> Dataset excerpts:
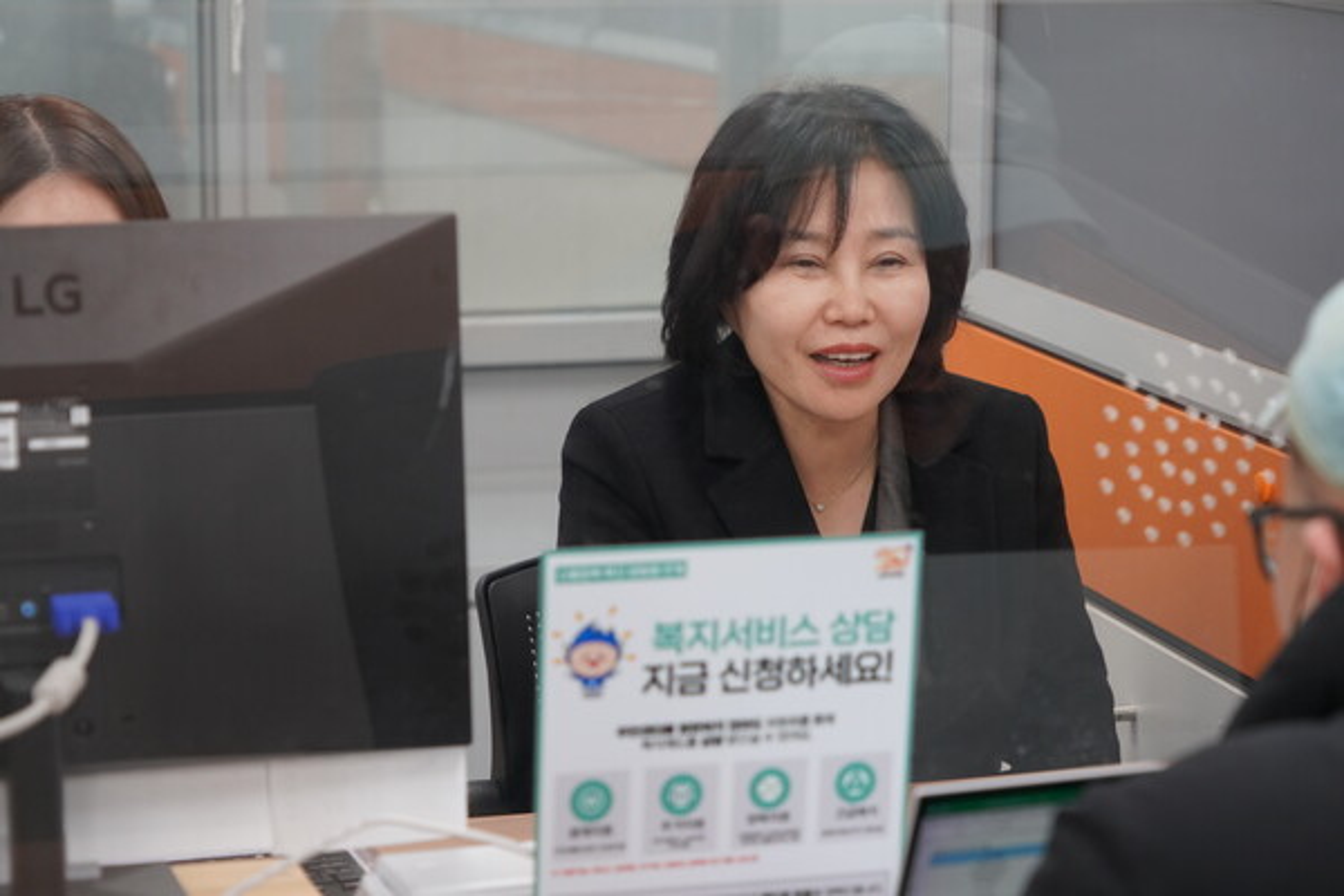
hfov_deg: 22.1
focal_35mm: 92
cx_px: 672
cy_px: 448
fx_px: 3434
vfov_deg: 14.9
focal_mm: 92
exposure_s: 1/160
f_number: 5.6
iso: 2000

> Aim of the exercise: Return the data exactly. Pictures stay out.

> Answer for this exercise:
hfov_deg: 22.1
focal_35mm: 92
cx_px: 672
cy_px: 448
fx_px: 3434
vfov_deg: 14.9
focal_mm: 92
exposure_s: 1/160
f_number: 5.6
iso: 2000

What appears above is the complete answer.